_Requirement_
Only the lines from the one containing "left front paw: (558, 337)" through the one containing "left hip: (762, 224)" should be printed, exactly as they appear below, with both ends included.

Keypoint coordinate data
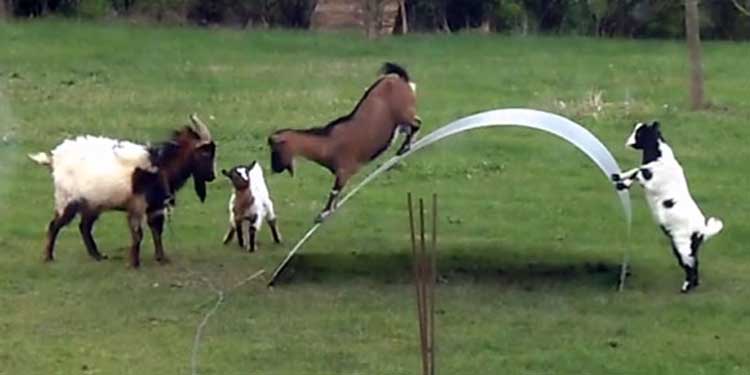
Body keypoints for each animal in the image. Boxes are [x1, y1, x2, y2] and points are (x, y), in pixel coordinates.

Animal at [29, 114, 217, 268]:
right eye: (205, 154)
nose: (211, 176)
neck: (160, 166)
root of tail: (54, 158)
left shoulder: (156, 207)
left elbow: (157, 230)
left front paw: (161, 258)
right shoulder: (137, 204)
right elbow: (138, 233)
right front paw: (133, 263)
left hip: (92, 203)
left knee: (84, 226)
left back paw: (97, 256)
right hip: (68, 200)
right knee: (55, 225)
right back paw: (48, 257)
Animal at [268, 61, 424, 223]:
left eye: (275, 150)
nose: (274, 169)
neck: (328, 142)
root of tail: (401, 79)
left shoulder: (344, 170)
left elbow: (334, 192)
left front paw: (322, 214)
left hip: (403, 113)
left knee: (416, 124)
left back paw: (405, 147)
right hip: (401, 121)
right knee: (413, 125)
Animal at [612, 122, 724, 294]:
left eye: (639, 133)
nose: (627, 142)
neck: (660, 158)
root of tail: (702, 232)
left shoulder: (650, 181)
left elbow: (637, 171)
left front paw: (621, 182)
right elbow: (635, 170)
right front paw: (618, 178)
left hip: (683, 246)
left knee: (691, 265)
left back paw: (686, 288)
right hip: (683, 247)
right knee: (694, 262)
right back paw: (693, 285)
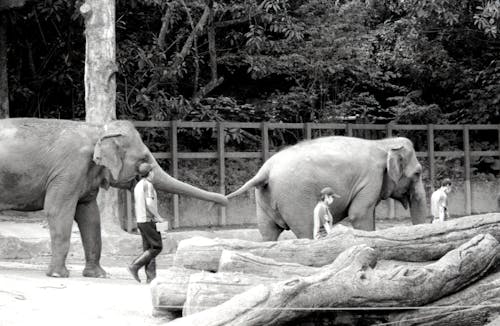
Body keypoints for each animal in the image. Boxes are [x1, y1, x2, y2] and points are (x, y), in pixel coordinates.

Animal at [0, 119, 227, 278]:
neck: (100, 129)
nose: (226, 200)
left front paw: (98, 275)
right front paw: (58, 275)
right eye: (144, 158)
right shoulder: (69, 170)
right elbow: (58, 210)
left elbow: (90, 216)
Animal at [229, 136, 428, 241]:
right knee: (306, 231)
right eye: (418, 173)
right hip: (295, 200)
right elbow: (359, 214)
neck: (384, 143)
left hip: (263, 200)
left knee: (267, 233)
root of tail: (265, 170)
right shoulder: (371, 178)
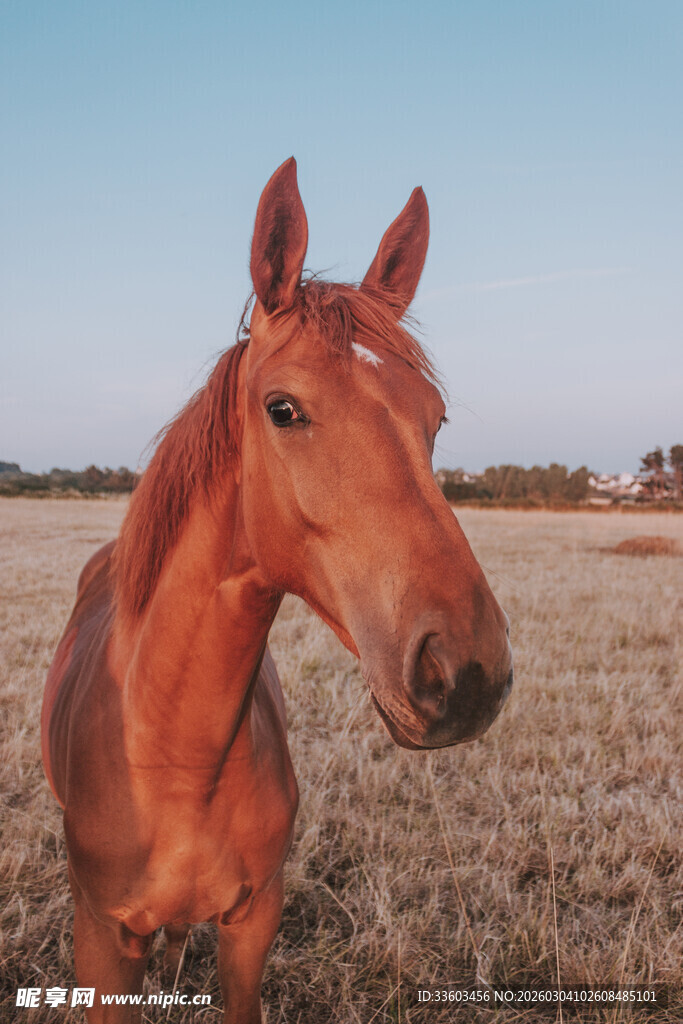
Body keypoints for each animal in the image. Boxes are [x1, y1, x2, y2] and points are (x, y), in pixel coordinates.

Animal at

...

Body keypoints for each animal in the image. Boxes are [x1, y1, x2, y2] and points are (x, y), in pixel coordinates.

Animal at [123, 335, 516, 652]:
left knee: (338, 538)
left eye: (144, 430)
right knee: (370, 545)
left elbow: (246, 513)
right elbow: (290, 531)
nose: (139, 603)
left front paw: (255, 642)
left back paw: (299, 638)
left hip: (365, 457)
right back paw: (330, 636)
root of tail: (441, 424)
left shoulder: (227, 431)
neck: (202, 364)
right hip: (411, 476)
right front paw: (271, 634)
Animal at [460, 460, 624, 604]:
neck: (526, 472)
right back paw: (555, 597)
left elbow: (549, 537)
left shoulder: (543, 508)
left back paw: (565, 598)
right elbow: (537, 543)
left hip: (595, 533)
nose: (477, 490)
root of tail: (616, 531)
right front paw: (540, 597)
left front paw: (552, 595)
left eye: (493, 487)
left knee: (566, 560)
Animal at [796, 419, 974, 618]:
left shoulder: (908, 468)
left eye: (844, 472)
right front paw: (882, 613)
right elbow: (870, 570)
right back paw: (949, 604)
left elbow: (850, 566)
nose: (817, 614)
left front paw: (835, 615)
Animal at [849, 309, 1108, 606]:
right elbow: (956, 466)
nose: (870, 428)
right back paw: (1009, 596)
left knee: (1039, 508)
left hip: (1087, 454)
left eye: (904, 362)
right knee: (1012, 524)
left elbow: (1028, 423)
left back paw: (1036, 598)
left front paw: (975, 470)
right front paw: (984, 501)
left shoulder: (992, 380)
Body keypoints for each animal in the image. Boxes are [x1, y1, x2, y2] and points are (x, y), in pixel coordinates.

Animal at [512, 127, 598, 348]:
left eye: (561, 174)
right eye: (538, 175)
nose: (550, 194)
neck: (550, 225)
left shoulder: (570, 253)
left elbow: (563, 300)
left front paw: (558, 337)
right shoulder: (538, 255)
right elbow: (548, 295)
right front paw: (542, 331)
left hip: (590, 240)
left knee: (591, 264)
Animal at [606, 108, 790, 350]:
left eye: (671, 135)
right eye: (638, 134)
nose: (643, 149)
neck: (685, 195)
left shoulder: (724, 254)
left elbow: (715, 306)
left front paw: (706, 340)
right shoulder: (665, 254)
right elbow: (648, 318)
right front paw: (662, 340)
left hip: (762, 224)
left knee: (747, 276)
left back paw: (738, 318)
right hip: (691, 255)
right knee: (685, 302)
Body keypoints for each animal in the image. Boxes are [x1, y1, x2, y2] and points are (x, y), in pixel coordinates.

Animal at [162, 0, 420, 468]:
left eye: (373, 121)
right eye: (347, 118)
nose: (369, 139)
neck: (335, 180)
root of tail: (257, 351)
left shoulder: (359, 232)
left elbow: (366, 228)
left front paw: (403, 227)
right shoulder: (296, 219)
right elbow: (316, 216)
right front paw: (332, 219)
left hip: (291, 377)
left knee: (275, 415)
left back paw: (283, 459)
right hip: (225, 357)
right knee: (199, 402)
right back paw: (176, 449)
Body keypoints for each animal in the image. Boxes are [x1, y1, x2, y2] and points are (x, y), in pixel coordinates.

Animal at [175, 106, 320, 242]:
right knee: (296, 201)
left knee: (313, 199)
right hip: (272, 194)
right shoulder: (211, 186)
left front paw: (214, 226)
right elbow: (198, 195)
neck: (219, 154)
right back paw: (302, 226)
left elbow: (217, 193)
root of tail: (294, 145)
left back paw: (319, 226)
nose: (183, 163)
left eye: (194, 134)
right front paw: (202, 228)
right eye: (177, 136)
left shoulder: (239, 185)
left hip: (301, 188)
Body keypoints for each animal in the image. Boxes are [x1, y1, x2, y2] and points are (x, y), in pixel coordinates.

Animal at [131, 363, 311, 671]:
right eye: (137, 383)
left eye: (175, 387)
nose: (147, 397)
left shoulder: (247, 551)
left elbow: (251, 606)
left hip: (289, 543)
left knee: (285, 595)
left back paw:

--

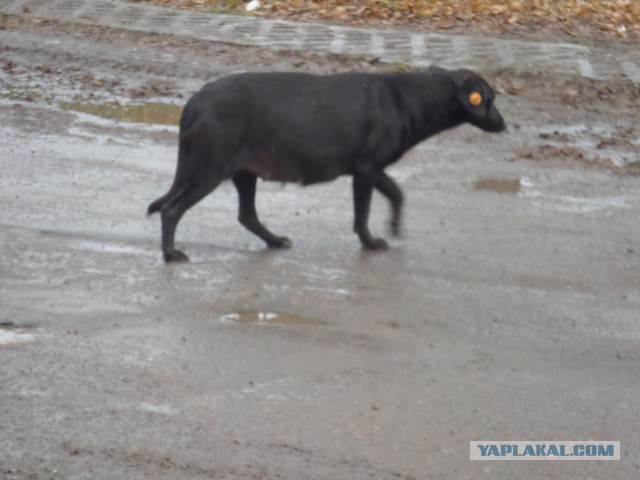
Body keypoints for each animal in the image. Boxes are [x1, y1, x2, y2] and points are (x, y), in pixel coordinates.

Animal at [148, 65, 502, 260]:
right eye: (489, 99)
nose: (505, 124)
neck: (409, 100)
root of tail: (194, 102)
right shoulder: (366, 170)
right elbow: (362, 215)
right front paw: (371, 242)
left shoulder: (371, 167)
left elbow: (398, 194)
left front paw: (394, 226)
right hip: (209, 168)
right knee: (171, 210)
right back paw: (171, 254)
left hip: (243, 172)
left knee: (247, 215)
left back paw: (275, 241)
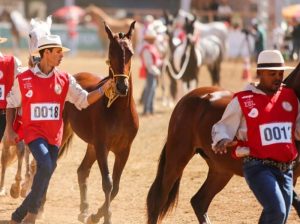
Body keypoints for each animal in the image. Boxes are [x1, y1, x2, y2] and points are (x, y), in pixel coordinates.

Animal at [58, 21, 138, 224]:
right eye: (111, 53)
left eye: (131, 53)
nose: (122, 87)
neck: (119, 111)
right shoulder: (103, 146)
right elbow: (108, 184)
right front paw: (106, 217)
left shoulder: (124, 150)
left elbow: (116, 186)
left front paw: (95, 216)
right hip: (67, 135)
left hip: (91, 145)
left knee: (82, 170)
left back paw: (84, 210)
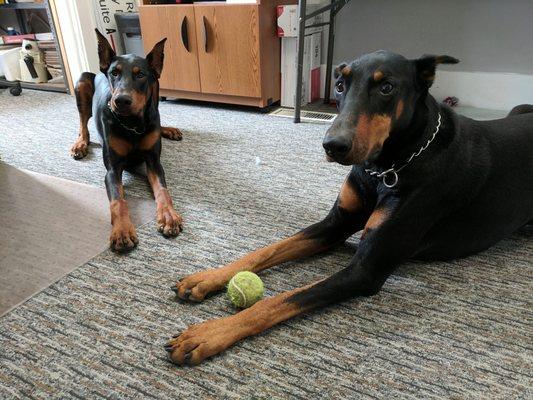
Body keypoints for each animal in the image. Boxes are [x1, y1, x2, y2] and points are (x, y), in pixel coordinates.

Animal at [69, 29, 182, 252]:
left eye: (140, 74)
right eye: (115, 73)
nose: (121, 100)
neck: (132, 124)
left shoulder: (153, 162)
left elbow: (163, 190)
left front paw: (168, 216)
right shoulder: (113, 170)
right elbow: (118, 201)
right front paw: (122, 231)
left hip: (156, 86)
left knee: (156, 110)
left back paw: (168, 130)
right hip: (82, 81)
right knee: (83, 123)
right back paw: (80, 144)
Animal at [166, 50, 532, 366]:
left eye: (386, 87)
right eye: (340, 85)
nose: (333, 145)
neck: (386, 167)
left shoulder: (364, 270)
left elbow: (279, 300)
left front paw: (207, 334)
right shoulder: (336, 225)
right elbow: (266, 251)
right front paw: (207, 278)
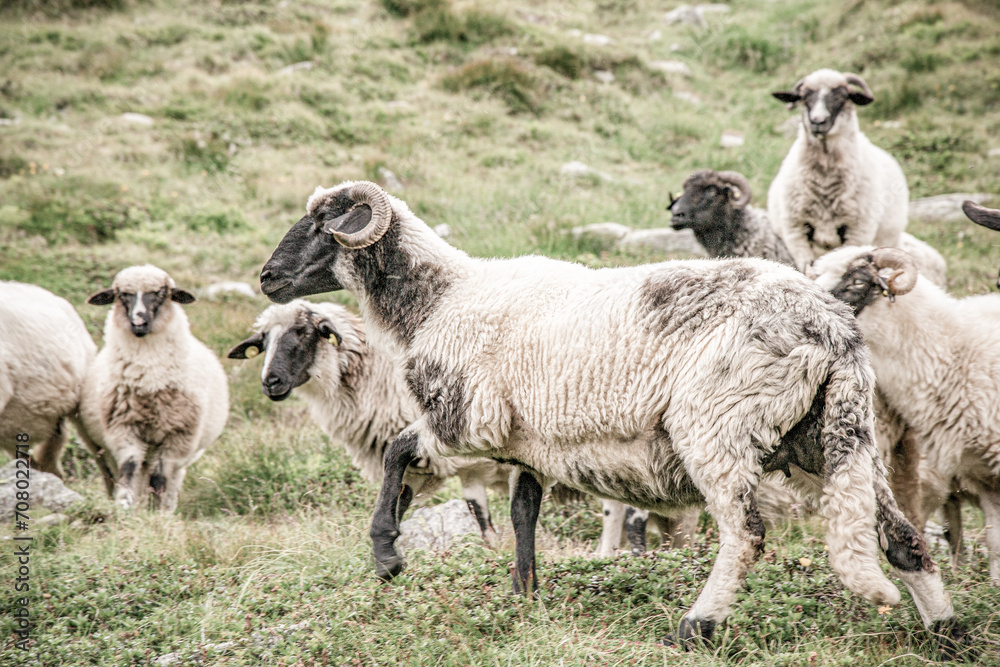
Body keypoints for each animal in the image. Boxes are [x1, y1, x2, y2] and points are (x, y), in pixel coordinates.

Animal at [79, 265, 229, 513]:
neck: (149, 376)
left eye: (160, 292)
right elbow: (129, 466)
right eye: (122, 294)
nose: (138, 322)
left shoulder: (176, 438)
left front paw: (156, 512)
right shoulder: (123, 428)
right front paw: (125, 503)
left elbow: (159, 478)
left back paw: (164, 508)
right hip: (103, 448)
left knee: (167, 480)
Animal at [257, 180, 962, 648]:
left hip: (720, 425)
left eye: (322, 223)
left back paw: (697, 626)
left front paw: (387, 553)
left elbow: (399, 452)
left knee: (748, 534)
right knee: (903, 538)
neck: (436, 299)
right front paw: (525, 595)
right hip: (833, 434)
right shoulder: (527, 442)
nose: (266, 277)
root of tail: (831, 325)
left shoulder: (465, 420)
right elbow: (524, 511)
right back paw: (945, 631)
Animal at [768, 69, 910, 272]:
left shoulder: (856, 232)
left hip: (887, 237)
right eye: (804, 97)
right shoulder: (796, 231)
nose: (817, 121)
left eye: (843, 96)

_Result of the exercise_
left front paw: (558, 337)
right shoulder: (538, 255)
right elbow: (548, 295)
right front paw: (542, 331)
left hip: (590, 240)
left knee: (591, 264)
Animal at [606, 108, 790, 350]:
left eye: (671, 135)
right eye: (638, 134)
nose: (643, 149)
neck: (685, 195)
left shoulder: (724, 254)
left elbow: (715, 306)
left front paw: (706, 340)
right shoulder: (665, 254)
right elbow: (648, 318)
right front paw: (662, 340)
left hip: (762, 224)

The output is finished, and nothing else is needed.